Operations

The DC/OS Kafka ZooKeeper service provides a robust API (accessible by HTTP or DC/OS CLI) for managing, repairing, and monitoring the service. Here, only the CLI version is presented for conciseness, but see the API Reference for HTTP instructions.

Plan Operations

An instance of the DC/OS Kafka ZooKeeper service is ultimately a set of plans (how to run the service) and a set of pods (what to run). The service is driven primarily by two plans, deploy and recovery.

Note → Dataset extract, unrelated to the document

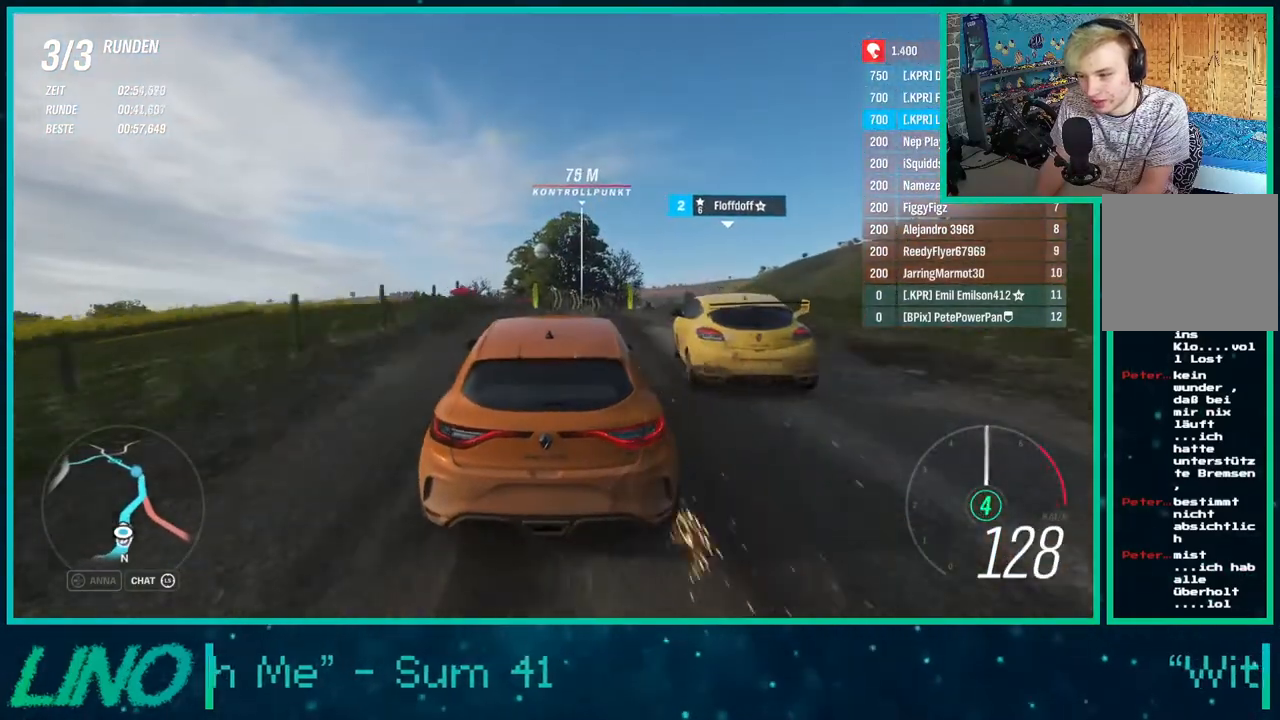
{"buttons": ["R2"], "left_stick": "center", "right_stick": "center", "events": [[283, "left_stick", "right"], [450, "left_stick", "center"]]}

The deploy plan is used during initial installation, as well as during configuration and service updates. The recovery plan is an always-running plan that ensures that the pods and tasks that should be running, stay running. Other plans (“sidecars”) are used for secondary operations.

Every plan is made up of a set of phases, each of which consists of one or more steps.

Listing plans

A list of plans can be retrieved using the CLI command:

dcos kafka-zookeeper --name=kafka-zookeeper plan list

Inspecting a plan

View the current status of a plan using the CLI command:

dcos kafka-zookeeper --name=kafka-zookeeper plan status <plan-name>

For example, the status of the completed deploy plan of the service will be:

dcos kafka-zookeeper --name=kafka-zookeeper plan status deploy
deploy (serial strategy) (COMPLETE)
└─ node-update (serial strategy) (COMPLETE)
   ├─ zookeeper-0:[server, metrics] (COMPLETE)
   ├─ zookeeper-1:[server, metrics] (COMPLETE)
   └─ zookeeper-2:[server, metrics] (COMPLETE)

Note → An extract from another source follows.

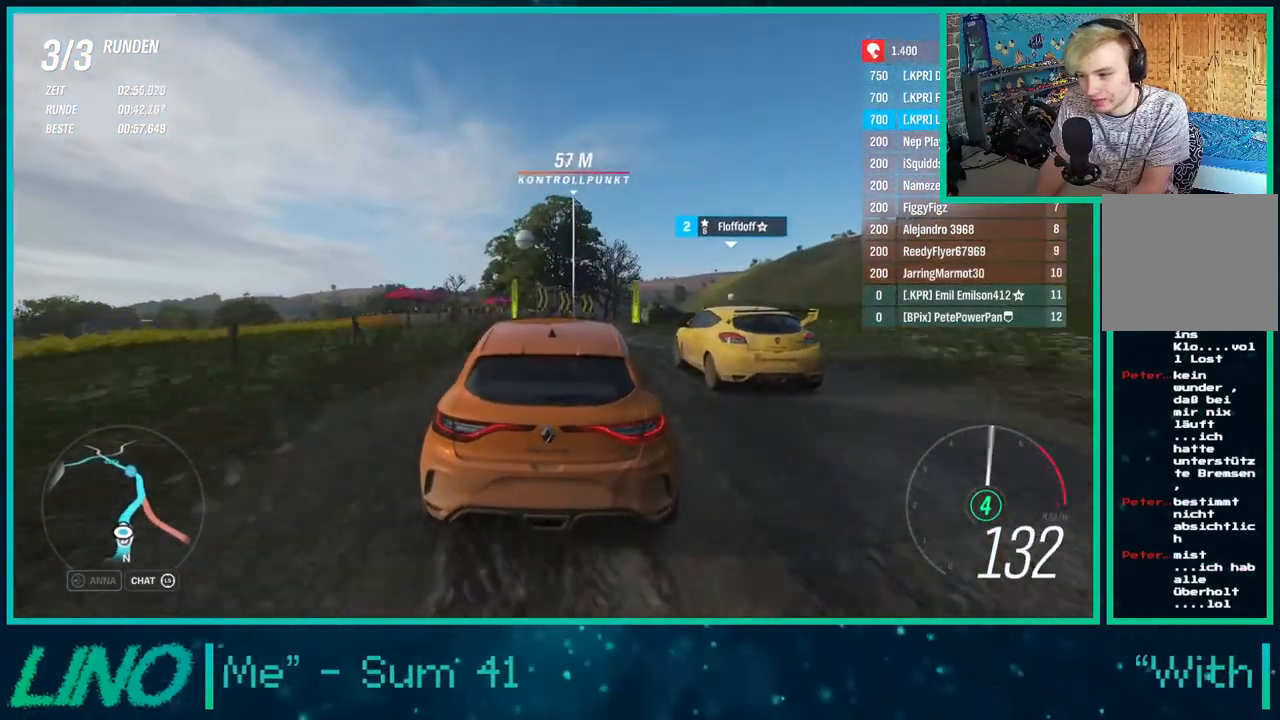
{"buttons": ["R2"], "left_stick": "center", "right_stick": "center", "events": [[150, "left_stick", "up-right"], [500, "left_stick", "center"]]}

NOTE: Passing the --json flag to the status command will return a JSON response which has UUIDs for the phases and steps of a plan. These UUIDs can be useful in the other plan commands.

Operating on a plan

Start

Start a plan with the CLI command:

dcos kafka-zookeeper --name=kafka-zookeeper plan start <plan-name>

Pause

Pauses the plan, or a specific phase in that plan with the provided phase name (or UUID).

dcos kafka-zookeeper --name=kafka-zookeeper plan pause <plan (required)> <phase (optional)>

Stop

Stops the running plan with the provided name.

dcos kafka-zookeeper --name=kafka-zookeeper plan stop <plan>

Plan Stop differs from Plan Pause in the following ways:

Pause can be issued for a specific phase or for all phases within a plan. Stop can only be issued for a plan.
Pause updates the underlying Phase/Step state. Stop both ceases execution and of the plan and resets the plan to its initial pending state.

Resume

Resumes the plan, or a specific phase in that plan, with the provided phase name (or UUID).

dcos kafka-zookeeper --name=kafka-zookeeper plan resume <plan (required)> <phase (optional)>

Force-Restart

Restarts the specified step, phase if no step is specified, or plan if no phase is specified.

dcos kafka-zookeeper --name=kafka-zookeeper force-restart <plan (required)> <phase (optional)> <step (optional)>

Force-Complete

Force completes a specific step in the provided phase of the plan. From the CLI it is only possible to force complete a step. The HTTP API supports force completing on phases and plans in their entirety.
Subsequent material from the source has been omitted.